Alejo no se va de casa
Jorge Fernández Díaz
LA NACIÓN

Los padres de Alejo se habían juramentado para lograr de manera drástica e inminente que su hijo de veintisiete años abandonara finalmente la casa e iniciara su demorada independencia. Alejo era un muchachón alegre que había cambiado tres veces de carrera universitaria y que cursaba ahora el segundo año de diseño gráfico. Sus dos hermanos se habían casado: uno vivía en México y el mayor era gerente de una empresa brasileña. El benjamín se había resistido pasivamente a esa clase de empeños laborales, y sus padres veían con enorme preocupación que careciera de recursos e intenciones serias de abandonarlos. Más aún, Alejo había logrado instalar a una novia en su cuarto, de manera que en aquellos días su vida resultaba armoniosa y perfecta. ¿Dónde estaría mejor que en aquel confortable hotel familiar con pensión completa y canilla libre?

Hartos de esta situación, pensando seriamente que el chico debía levantar vuelo por su propio bien, los padres idearon distintas estrategias. Lo llevaron a cenar una noche y le impusieron a solas algunas novedades: tendría que buscarse un trabajo, cocinarse su propia comida, limpiar lo que ensuciaba y lavar y plancharse la ropa. Alejo, a quien solían a veces atacarlo ráfagas de cierto pudor y dignidad, aseguró presurosamente que le parecía un buen trato.

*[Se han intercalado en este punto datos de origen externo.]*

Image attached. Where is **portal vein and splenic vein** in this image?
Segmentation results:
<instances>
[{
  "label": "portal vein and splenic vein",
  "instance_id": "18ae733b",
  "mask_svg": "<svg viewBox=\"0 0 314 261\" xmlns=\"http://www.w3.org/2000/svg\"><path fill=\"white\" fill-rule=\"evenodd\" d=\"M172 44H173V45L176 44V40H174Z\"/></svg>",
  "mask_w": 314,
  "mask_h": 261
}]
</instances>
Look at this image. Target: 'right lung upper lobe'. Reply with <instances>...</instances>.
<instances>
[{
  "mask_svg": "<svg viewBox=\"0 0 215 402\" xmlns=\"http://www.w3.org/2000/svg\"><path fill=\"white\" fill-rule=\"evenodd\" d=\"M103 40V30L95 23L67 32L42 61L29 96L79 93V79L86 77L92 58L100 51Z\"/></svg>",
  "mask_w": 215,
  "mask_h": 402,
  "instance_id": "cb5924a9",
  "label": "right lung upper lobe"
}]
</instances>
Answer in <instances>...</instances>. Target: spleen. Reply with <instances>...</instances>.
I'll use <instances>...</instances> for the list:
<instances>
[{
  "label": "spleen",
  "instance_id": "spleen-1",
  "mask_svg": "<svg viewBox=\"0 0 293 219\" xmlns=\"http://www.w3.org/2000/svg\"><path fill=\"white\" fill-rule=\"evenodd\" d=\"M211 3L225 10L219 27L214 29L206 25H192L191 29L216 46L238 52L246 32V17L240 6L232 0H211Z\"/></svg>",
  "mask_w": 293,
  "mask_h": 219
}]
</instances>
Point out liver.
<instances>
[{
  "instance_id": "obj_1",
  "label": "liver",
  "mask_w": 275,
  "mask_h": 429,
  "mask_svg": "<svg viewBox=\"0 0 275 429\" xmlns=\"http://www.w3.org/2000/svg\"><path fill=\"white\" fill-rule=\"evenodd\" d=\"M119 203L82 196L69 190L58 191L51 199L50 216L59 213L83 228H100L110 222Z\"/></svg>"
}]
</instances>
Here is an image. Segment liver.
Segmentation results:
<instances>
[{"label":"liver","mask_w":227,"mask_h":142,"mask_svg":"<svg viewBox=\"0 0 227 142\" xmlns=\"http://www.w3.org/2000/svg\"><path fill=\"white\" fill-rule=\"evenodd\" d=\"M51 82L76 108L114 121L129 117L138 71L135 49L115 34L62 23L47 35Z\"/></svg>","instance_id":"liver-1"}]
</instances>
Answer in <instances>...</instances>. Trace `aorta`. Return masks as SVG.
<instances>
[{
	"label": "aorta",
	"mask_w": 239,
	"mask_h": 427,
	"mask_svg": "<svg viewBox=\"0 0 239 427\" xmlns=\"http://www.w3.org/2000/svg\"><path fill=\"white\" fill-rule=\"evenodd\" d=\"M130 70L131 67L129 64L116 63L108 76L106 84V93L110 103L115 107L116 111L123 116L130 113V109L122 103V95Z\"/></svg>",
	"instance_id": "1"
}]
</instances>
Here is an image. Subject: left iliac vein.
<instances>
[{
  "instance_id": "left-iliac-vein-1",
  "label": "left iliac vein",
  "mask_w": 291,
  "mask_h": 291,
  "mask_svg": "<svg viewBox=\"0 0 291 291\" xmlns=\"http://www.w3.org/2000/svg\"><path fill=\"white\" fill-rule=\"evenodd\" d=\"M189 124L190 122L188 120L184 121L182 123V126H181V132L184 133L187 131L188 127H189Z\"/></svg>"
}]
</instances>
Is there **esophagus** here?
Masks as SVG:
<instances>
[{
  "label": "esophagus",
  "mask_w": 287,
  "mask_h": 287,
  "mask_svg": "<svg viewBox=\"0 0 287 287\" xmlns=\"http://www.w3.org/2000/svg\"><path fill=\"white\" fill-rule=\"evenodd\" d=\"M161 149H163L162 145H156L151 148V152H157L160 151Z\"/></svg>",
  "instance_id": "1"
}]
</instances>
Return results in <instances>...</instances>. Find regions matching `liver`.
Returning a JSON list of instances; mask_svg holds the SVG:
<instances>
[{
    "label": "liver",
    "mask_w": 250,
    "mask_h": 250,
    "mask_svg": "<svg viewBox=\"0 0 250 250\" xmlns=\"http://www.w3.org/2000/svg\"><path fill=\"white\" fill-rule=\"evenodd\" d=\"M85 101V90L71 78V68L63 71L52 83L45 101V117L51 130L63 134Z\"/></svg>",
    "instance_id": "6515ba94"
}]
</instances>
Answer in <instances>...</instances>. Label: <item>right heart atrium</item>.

El padre movió cielo y tierra para conseguirle un conchabo: la idea era sobre todo que aprendiera el rigor de los horarios y las exigencias de la vida real. No importaba tanto, en esta primera fase, que el dinero fuera suficiente. Una cosa llevaría inevitablemente a la otra. En seguida, un amigo de un amigo lo metió como vendedor en una tienda de artículos deportivos. Mientras tanto, la madre dejó de ocuparse del hospedaje de Alejo: haciendo de tripas corazón comenzó a ignorar la cama deshecha, el piso polvoriento, la ropa usada y tirada en cualquier parte, y a propósito cocinó lo mínimo necesario para que ella y su marido cenaran solos cada noche. Cuando Alejo cobró el primer sueldo, le pidieron la mitad para solventar su consumo eléctrico, y le transfirieron la cuenta del celular.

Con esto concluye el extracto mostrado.